Please give these records again with "series" replaced by "line" everywhere it occurs. Keep all else unchanged and leave the pictures out.

- EXERCISE MATERIAL -

┌──

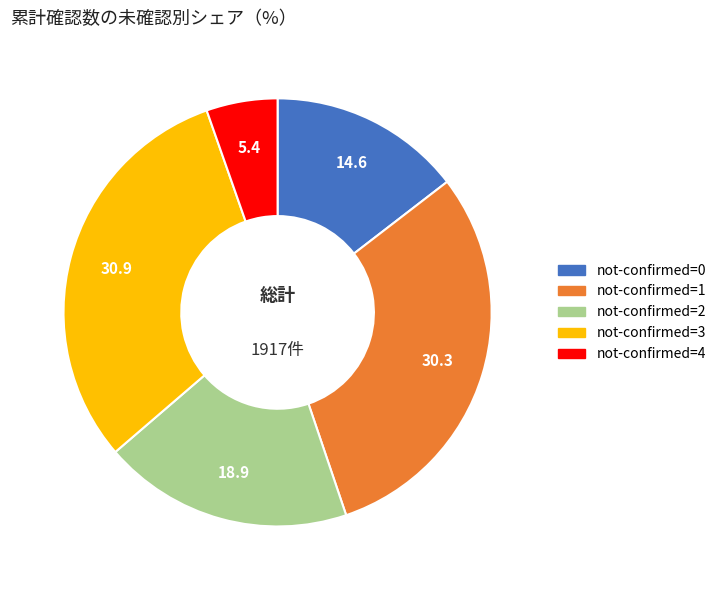

Does any single category account for the majority?

No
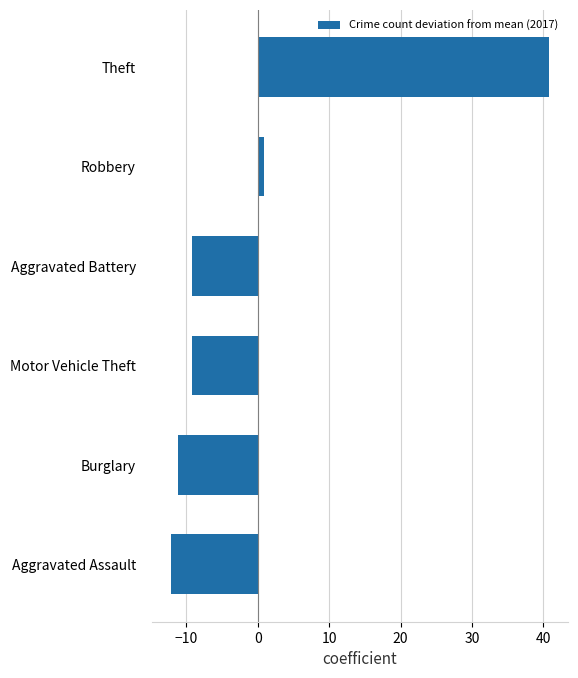

What is the change in value from Aggravated Assault to Motor Vehicle Theft?

+3.0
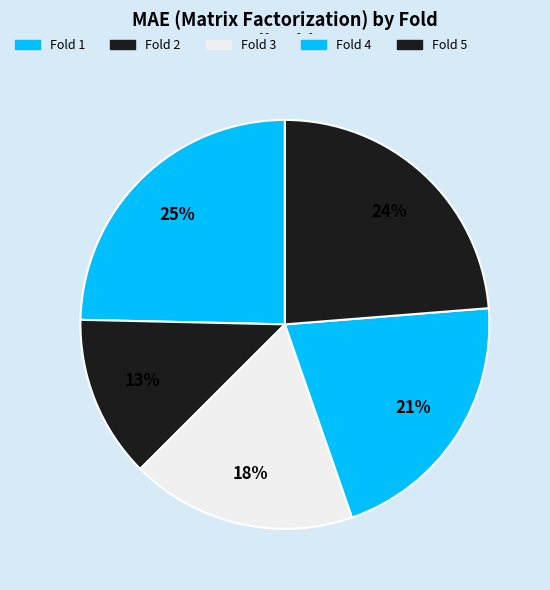

How many segments does this pie chart have?

5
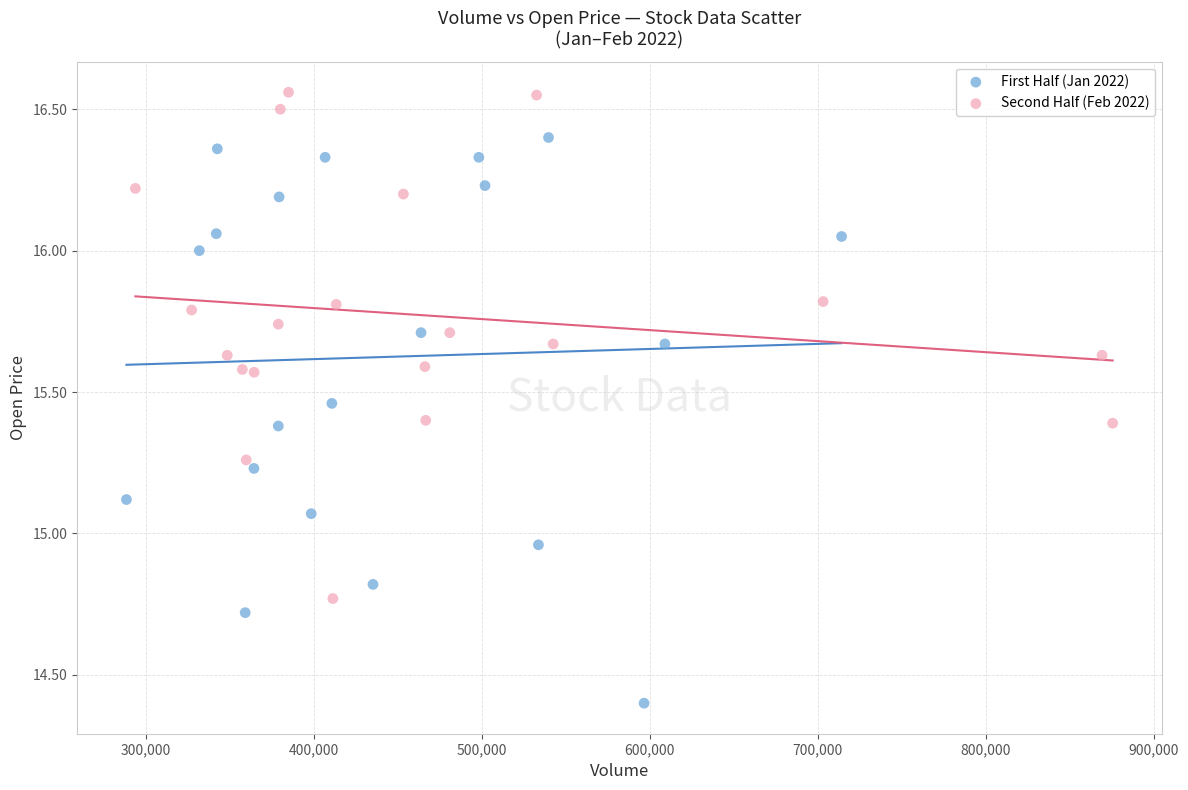

Which series has the widest spread of Y values?

First Half (Jan 2022)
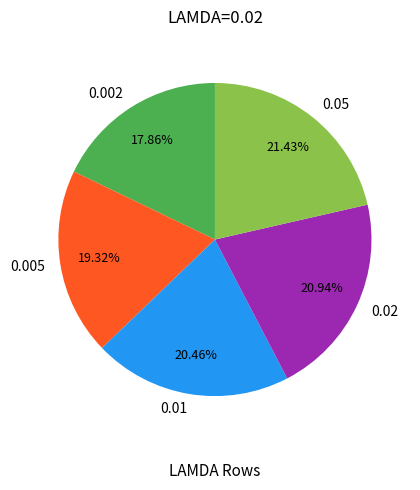

Does 0.002 account for over 50% of the chart?

No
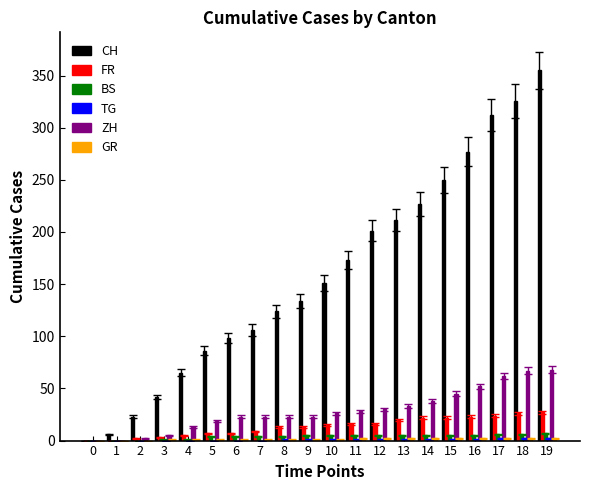

Which series changed the most between 8 and 11?

CH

└──

- YOUR SOLUTION -
Does any single category account for the majority?

No

What is the change in value from Aggravated Assault to Motor Vehicle Theft?

+3.0

How many segments does this pie chart have?

5

Which line has the widest spread of Y values?

First Half (Jan 2022)

Does 0.002 account for over 50% of the chart?

No

Which line changed the most between 8 and 11?

CH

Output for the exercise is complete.